The Federal Aviation Administration has banned U.S. carriers from flying over Iraq, the agency announced Friday.
The ban was handed down just hours after the U.S. launched airstrikes in the country for the first time since U.S. troops pulled out of Iraq in December 2011. The American strikes were targeting forces from militant group the Islamic State of Iraq and Syria (ISIS) which were endangering Erbil, a city that's home to a U.S. consulate and several American advisors.
ISIS has been taking control of several parts of Iraq, and the armed conflict between it, the Iraqi military and Kurdish forces in northern Iraq has created a "potentially hazardous situation," the FAA told American pilots Friday. The FAA's ban allows for certain exceptions if pilots get prior permission from the agency or if they need to divert into Iraqi airspace because of an emergency situation.
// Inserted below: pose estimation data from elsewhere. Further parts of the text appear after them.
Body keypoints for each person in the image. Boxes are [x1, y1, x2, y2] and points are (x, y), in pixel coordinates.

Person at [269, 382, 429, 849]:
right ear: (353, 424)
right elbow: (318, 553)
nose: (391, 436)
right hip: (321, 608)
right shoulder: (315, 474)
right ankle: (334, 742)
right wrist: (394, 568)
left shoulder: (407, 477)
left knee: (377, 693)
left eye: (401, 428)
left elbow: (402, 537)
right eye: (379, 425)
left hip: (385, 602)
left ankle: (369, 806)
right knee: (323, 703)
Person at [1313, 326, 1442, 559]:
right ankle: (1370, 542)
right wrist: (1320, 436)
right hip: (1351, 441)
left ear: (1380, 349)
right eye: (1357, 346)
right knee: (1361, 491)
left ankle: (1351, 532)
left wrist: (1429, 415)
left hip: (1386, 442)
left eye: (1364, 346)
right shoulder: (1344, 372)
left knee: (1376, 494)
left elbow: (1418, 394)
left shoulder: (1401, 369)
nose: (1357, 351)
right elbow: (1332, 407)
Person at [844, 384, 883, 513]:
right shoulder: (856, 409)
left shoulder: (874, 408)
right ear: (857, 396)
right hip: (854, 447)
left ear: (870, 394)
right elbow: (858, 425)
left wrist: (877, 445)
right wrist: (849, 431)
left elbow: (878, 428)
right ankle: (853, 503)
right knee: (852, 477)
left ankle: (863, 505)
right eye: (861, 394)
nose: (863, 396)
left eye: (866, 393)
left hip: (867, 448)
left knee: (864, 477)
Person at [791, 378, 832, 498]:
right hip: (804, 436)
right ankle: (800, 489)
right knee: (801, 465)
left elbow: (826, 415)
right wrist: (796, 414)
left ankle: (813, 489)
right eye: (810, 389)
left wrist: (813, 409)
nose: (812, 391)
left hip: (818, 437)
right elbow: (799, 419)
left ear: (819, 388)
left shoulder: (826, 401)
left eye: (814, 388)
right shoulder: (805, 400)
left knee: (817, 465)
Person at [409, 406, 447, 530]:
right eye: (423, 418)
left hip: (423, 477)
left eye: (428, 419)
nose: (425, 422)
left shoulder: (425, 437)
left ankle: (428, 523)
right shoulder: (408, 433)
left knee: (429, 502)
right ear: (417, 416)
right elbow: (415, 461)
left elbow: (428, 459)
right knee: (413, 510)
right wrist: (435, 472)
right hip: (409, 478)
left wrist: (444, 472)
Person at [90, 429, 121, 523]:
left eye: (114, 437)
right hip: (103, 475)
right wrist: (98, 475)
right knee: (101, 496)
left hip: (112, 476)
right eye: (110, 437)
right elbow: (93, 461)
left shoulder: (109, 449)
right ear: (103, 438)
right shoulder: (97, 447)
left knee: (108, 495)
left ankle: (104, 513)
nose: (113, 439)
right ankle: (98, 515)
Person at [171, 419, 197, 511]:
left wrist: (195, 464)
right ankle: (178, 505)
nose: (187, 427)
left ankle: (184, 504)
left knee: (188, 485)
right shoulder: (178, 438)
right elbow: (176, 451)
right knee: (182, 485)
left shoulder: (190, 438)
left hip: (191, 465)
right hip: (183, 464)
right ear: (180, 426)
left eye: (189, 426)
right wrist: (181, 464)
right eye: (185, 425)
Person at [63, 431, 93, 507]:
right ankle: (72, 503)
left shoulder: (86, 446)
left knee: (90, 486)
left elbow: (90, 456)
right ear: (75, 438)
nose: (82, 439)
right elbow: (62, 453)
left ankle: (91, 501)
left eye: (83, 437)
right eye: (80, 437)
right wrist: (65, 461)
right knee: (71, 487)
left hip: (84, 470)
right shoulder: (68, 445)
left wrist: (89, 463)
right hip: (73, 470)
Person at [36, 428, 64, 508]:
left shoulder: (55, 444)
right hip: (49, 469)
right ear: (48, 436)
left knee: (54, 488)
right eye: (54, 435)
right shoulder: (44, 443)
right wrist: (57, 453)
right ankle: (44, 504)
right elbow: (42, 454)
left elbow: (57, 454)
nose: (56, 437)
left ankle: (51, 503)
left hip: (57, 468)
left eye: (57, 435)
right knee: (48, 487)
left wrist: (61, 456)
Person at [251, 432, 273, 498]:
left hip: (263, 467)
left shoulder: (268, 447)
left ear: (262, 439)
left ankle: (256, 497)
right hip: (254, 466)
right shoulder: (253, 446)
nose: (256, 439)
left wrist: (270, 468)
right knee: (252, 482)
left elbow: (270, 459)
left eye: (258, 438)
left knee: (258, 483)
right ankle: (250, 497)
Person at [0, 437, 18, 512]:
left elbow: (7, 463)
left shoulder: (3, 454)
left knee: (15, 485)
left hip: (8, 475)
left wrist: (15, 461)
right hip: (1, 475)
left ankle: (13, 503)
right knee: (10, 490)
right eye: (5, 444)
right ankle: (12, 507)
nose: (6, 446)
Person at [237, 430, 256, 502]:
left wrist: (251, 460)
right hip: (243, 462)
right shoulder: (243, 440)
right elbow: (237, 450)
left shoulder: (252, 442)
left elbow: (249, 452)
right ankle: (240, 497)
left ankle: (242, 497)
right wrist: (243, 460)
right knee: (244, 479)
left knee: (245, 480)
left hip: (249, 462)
The move is the latest in a string of similar restrictions issued by the FAA, which recently temporarily banned U.S. carriers from flying into Israel's main airport as fighting raged between the Israeli military and Hamas fighters in the Gaza Strip. It's not yet clear if European aviation regulators will follow suit and also issue an Iraqi airspace ban, as they did with Israel in the wake of the Malaysia Airlines Flight 17 disaster, which was struck down by a missile last month while flying over violence-wrought eastern Ukraine.
The FAA on July 31 banned U.S. planes from flying in Iraqi airspace below flight level 300, or 30,000 feet. While U.S. commercial operators have historically been allowed to fly over Iraq at at least 20,000 feet, they have been banned from actually landing in Iraq since 2003.